While not termed as a 'difference,' a highly useful aspect of EMR is its continued use of the LGA 4677 socket shared with SPR. Therefore, upgrading to Emerald from Sapphire would significantly reduce costs compared to purchasing entirely new. Of course, this depends on the long-term needs of each customer.
In reality, AI processing capabilities began with Sapphire using AMX ISA instructions optimized for 8-bit, 16-bit operations (float, bfloat, int). This stands out notably when comparing Sapphire Rapids to AMD's EPYC Genoa representatives (which aren't as optimized for AI). AI performance on Sapphire doubles to triples when AMX is enabled compared to when it's disabled, giving Intel a significant edge in this arena.
AI capabilities of Emerald improve over Sapphire Rapids
Similarly, it's no surprise that AI continues to be a focus on Emerald. More specifically, EMR adds an additional turbo frequency level compared to SPR. This detail allows the turbo process when running AMX instructions to be extended on Emerald, resulting in increased AMX processing speed compared to before. The L3 cache buffer tripled from Sapphire and higher DDR5 DRAM memory bandwidth also contribute significantly to this. According to Intel's announcement, AI capabilities of Emerald surpass Sapphire by 1.1 - 1.4 times. When compared to Ice Lake (without AMX), this performance difference is indisputable.
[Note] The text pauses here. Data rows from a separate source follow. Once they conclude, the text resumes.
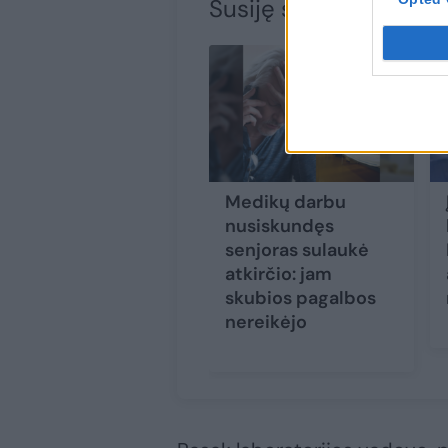
Susiję straipsniai
Medikų darbu
nusiskundęs
senjoras sulaukė
atkirčio: jam
skubios pagalbos
nereikėjo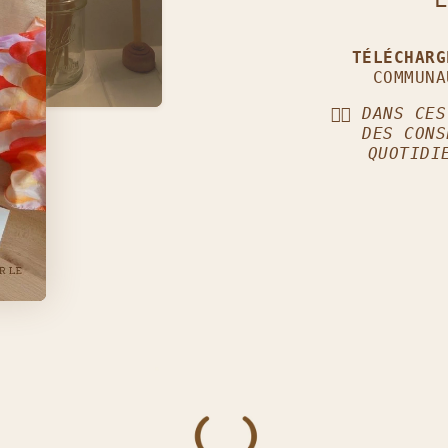
TÉLÉCHAR
COMMUNA
👈🏼
DANS CES
DES CONS
QUOTIDI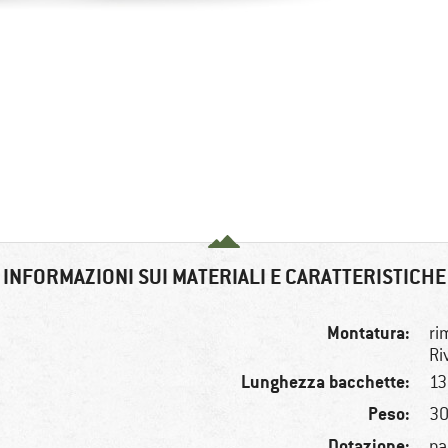
INFORMAZIONI SUI MATERIALI E CARATTERISTICHE
Montatura:
ri
Ri
Lunghezza bacchette:
1
Peso:
30
Dotazione:
pa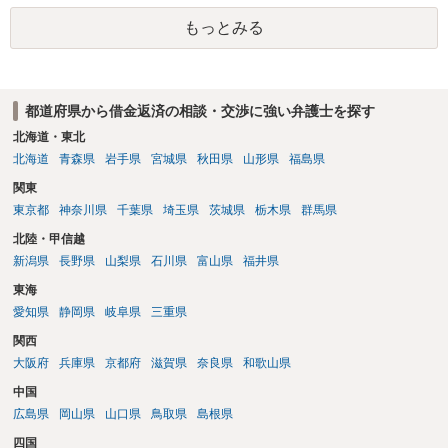
です。 以上、ご参考まで。
もっとみる
都道府県から借金返済の相談・交渉に強い弁護士を探す
北海道・東北
北海道
青森県
岩手県
宮城県
秋田県
山形県
福島県
関東
東京都
神奈川県
千葉県
埼玉県
茨城県
栃木県
群馬県
北陸・甲信越
新潟県
長野県
山梨県
石川県
富山県
福井県
東海
愛知県
静岡県
岐阜県
三重県
関西
大阪府
兵庫県
京都府
滋賀県
奈良県
和歌山県
中国
広島県
岡山県
山口県
鳥取県
島根県
四国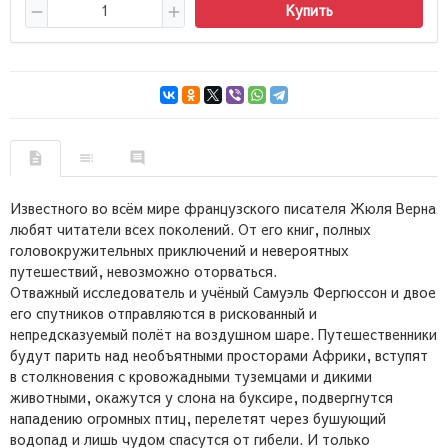
Купить
Известного во всём мире французского писателя Жюля Верна
любят читатели всех поколений. От его книг, полных
головокружительных приключений и невероятных
путешествий, невозможно оторваться.
Отважный исследователь и учёный Самуэль Фергюссон и двое
его спутников отправляются в рискованный и
непредсказуемый полёт на воздушном шаре. Путешественники
будут парить над необъятными просторами Африки, вступят
в столкновения с кровожадными туземцами и дикими
животными, окажутся у слона на буксире, подвергнутся
нападению огромных птиц, перелетят через бушующий
водопад и лишь чудом спасутся от гибели. И только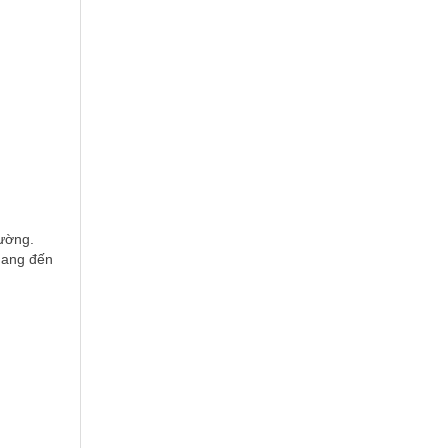
rường.
mang đến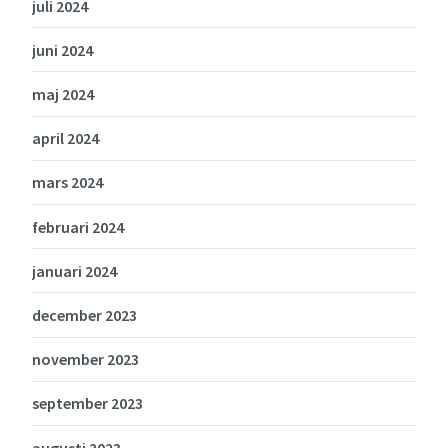
juli 2024
juni 2024
maj 2024
april 2024
mars 2024
februari 2024
januari 2024
december 2023
november 2023
september 2023
augusti 2023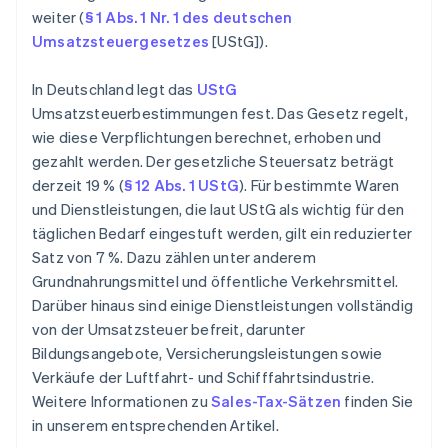
weiter (
§ 1 Abs. 1 Nr. 1 des deutschen
Umsatzsteuergesetzes
[UStG]).
In Deutschland legt das
UStG
Umsatzsteuerbestimmungen fest. Das Gesetz regelt,
wie diese Verpflichtungen berechnet, erhoben und
gezahlt werden. Der gesetzliche Steuersatz beträgt
derzeit 19 % (
§ 12 Abs. 1 UStG
). Für bestimmte Waren
und Dienstleistungen, die laut UStG als wichtig für den
täglichen Bedarf eingestuft werden, gilt ein reduzierter
Satz von 7 %. Dazu zählen unter anderem
Grundnahrungsmittel und öffentliche Verkehrsmittel.
Darüber hinaus sind einige Dienstleistungen vollständig
von der Umsatzsteuer befreit, darunter
Bildungsangebote, Versicherungsleistungen sowie
Verkäufe der Luftfahrt- und Schifffahrtsindustrie.
Weitere Informationen zu
Sales-Tax-Sätzen
finden Sie
in unserem entsprechenden Artikel.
Comparison of AI performance between Emerald (5th) and Sapphire (4th) as well as Ice Lake (3rd)
AI is not the sole focus of Intel's attention. High Performance Computing (HPC) performance is also further 'fine-tuned.' However, these improvements are not highly practical as they focus on AVX512 instructions, which are not widely supported by many developers. Most developers still prefer AVX2 due to its stability and lower hardware requirements (many of Intel's chips also do not support AVX512).
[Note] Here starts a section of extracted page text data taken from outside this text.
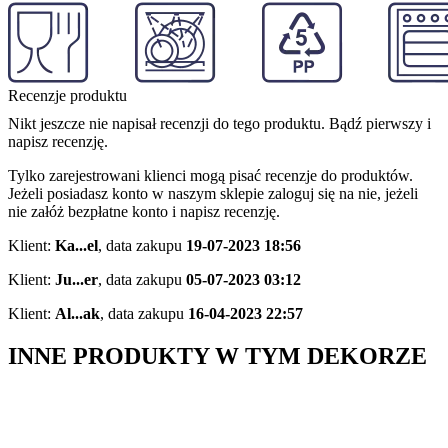
Recenzje produktu
Nikt jeszcze nie napisał recenzji do tego produktu. Bądź pierwszy i
napisz recenzję.
Tylko zarejestrowani klienci mogą pisać recenzje do produktów.
Jeżeli posiadasz konto w naszym sklepie zaloguj się na nie, jeżeli
nie załóż bezpłatne konto i napisz recenzję.
Klient:
Ka...el
,
data zakupu
19-07-2023 18:56
Klient:
Ju...er
,
data zakupu
05-07-2023 03:12
Klient:
Al...ak
,
data zakupu
16-04-2023 22:57
INNE PRODUKTY W TYM DEKORZE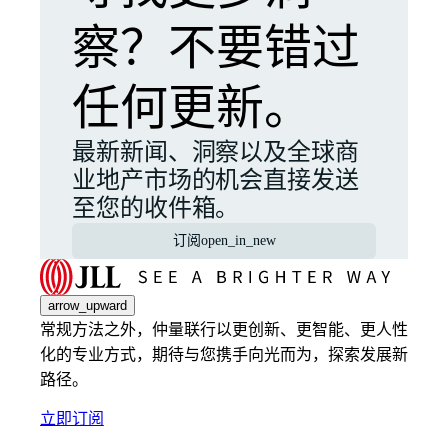
察？不要错过
任何更新。
最新新闻、洞察以及全球商
业地产市场的机会直接发送
至您的收件箱。
订阅
open_in_new
arrow_upward
常规方法之外，仲量联行以更创新、更智能、更人性
化的专业方式，期待与您携手向光而为，探索发展新
路径。
立即订阅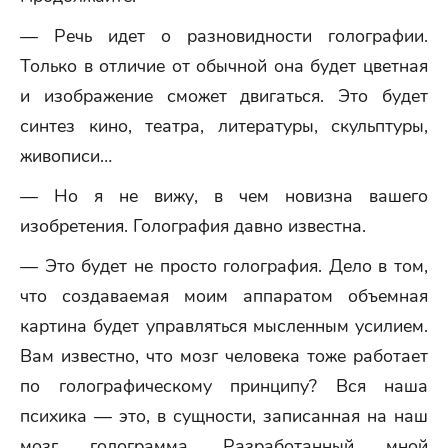
— Речь идет о разновидности голографии.
Только в отличие от обычной она будет цветная
и изображение сможет двигаться. Это будет
синтез кино, театра, литературы, скульптуры,
живописи…
— Но я не вижу, в чем новизна вашего
изобретения. Голография давно известна.
— Это будет не просто голография. Дело в том,
что создаваемая моим аппаратом объемная
картина будет управляться мысленным усилием.
Вам известно, что мозг человека тоже работает
по голографическому принципу? Вся наша
психика — это, в сущности, записанная на наш
мозг голограмма. Разработанный мной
While being a Refresh for Sapphire Rapids, the launch of Emerald Rapids or Xeon Scalable 5th generation will still leave customers relatively puzzled with the number of models as well as their names. Fortunately, by grouping products according to usage needs, customers will find it easier to find the most suitable model to purchase. Although EMR has up to 8 product groups, in reality, only 2 main groups are of interest: the High-Performance group and the Mainline group.
Regarding naming, Xeon models can be divided into 4 parts - the first digit (1), the second digit (2), the last 2 digits (3), and special characters (4). Where (1) indicates product hierarchy (high, mid, low). (2) indicates the chip generation (3 for Ice Lake, 4 for Sapphire, 5 for Emerald). (3) reflects the chip's configuration. (4) denotes special features, e.g., Q for liquid cooling, U for 1P usage, N optimized for 5G networks...
Product list and pricing of Emerald Rapids chips
It's also not difficult to notice from the image above, the highest configuration EMR models are the most expensive. For instance, the flagship model Xeon 8592+ is priced at a hefty $11,600, boasting 64 cores with base/turbo/maximum turbo frequencies of 1.9/2.9/3.9 GHz respectively, supporting max DDR5 5600 MT/s. Mid-range models with moderate configurations like Xeon 6548Y+ with only 32 cores, corresponding frequencies of 2.5/3.5/4.1 GHz but only supporting max DDR5 5200 MT/s are offered at $3,726. For the most budget-friendly option - priced at only $415, buyers will get the Xeon 3508U chip with 8 cores, frequencies of 2.1/2.2/2.2 GHz, and modest DDR5 support at 4400 MT/s.